Darwis hadir mewakili Kepala Bapperida Sulbar, Junda Maulana, dengan membawa materi khusus mengenai Peta Jalan PIP Sulbar. Dalam paparannya, ia mengutip pidato Presiden pertama RI, Ir. Soekarno, tentang hakikat Pancasila sebagai mutiara bangsa yang digali dari tradisi dan nilai luhur Indonesia.

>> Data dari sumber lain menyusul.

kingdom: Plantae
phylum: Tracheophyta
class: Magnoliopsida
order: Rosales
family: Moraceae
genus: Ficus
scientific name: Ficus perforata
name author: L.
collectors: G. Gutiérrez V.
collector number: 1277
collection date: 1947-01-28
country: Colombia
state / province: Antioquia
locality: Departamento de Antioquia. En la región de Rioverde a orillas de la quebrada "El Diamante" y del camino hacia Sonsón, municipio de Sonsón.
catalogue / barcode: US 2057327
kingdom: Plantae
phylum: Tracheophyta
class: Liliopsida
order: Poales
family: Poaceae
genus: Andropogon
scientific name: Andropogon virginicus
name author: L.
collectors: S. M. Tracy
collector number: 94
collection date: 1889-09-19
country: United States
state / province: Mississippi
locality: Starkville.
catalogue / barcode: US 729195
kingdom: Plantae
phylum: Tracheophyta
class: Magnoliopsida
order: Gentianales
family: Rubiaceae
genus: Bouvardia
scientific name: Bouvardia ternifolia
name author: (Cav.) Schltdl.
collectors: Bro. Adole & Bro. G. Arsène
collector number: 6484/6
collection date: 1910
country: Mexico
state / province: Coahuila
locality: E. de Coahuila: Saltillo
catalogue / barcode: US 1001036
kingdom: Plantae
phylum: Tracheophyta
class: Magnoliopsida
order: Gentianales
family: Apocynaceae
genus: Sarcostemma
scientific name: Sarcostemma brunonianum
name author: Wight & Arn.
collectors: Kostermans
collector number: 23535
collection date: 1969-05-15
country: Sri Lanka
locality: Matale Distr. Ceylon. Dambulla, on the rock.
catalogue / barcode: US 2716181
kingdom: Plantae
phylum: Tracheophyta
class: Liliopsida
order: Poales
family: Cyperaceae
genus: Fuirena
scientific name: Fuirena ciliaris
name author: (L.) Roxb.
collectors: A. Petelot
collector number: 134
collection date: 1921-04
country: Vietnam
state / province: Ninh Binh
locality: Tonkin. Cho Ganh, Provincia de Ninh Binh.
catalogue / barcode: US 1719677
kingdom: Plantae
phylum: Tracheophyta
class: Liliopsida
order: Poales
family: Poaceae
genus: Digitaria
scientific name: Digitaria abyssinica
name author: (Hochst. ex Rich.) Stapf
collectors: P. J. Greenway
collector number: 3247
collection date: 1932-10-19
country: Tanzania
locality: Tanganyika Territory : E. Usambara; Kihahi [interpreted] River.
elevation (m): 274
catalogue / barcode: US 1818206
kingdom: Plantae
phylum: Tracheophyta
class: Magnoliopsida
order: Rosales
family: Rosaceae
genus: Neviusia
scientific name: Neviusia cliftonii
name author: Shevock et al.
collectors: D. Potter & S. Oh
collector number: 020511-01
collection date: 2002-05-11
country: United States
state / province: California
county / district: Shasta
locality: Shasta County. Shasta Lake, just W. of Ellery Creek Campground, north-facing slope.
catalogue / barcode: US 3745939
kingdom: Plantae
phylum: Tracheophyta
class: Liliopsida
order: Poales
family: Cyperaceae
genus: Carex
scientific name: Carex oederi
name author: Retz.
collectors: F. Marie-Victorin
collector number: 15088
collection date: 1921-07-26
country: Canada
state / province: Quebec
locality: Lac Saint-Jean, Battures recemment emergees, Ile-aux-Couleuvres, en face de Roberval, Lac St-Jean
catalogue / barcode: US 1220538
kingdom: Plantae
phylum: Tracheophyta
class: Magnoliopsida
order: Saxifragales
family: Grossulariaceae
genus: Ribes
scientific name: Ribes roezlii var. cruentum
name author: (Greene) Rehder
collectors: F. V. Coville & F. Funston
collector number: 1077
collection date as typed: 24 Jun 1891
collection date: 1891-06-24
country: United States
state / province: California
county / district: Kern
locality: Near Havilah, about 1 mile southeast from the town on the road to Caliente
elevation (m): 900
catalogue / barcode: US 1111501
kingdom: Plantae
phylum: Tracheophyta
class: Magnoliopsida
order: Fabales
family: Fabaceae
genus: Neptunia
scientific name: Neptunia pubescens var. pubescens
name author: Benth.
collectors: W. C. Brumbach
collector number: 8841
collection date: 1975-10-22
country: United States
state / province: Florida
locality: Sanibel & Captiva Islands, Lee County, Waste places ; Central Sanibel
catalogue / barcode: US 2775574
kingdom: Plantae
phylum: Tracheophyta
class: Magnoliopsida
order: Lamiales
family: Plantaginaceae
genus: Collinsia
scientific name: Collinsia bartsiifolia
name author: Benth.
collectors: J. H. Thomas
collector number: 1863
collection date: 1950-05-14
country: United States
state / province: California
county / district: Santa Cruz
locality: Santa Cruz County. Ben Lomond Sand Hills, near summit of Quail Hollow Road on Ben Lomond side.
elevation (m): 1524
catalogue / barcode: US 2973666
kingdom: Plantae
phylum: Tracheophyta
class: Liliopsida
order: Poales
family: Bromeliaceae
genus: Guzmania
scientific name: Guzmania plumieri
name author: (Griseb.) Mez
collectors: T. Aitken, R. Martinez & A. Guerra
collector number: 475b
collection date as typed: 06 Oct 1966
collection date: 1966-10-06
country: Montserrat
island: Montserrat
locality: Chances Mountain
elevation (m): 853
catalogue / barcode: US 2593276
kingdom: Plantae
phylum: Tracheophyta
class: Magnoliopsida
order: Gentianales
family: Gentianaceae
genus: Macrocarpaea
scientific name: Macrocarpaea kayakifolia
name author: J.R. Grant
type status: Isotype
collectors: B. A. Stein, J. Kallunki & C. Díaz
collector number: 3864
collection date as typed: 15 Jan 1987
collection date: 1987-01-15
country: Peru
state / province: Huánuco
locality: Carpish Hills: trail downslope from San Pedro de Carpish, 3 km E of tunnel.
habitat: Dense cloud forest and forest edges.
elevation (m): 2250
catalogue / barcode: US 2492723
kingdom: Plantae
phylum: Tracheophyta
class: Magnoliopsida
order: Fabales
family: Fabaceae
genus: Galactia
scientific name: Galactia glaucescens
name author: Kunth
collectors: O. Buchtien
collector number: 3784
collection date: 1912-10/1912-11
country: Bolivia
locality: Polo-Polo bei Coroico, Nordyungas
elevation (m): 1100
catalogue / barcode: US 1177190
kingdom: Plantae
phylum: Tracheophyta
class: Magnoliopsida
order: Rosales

Menurutnya, Peta Jalan PIP Sulbar menjadi dokumen strategis yang berisi arah kebijakan, sasaran, serta langkah implementasi pembinaan ideologi Pancasila secara terukur, terencana, dan berkelanjutan. Dokumen ini, kata Darwis, akan menjadi pedoman bagi pemerintah daerah agar setiap program pembangunan tetap berpijak pada nilai-nilai Pancasila.
“Peta jalan ini selaras dengan misi kelima Gubernur Sulbar, Suhardi Duka, dan Wakil Gubernur, Salim S. Mengga, yakni memperkuat tata kelola pemerintahan yang baik dan akuntabel, serta mewujudkan pelayanan dasar berkualitas,” jelas Darwis.
Ia menambahkan, misi tersebut juga diarahkan untuk menciptakan kehidupan sosial yang damai, harmonis, rukun, dan toleran. Targetnya, indeks toleransi masyarakat Sulbar meningkat dari 77,90 poin menjadi 90 poin pada akhir periode RPJMD.
Darwis menegaskan, pemaparan kali ini semakin bermakna karena bertepatan dengan peringatan Hari Kesaktian Pancasila 1 Oktober. “Peringatan ini bukan sekadar rutinitas seremonial, melainkan momentum untuk merefleksikan nilai dasar bangsa,” ujarnya.
Forum dua hari ini dibuka oleh Deputi Bidang Pengkajian dan Materi Badan Pembinaan Ideologi Pancasila (BPIP), Surahno, dan dihadiri perwakilan sembilan provinsi dari kawasan Bali, Nusa Tenggara, dan Sulawesi. Hadir pula Sekretaris Daerah Provinsi Sulawesi Selatan, Jufri Rahman, pejabat BPIP, serta perwakilan Kesbangpol dan Bappeda dari seluruh provinsi peserta.
Sekda Sulsel, Jufri Rahman, menegaskan pentingnya sinergi antar daerah dalam memperkuat pelembagaan Pancasila. “Pelembagaan Pancasila adalah prioritas nasional. Sosialisasi peta jalan dilakukan di seluruh Indonesia, dibagi menurut wilayah agar lebih efektif. Region Makassar menjadi yang pertama, meliputi Bali, Nusa Tenggara, dan Sulawesi,” terangnya.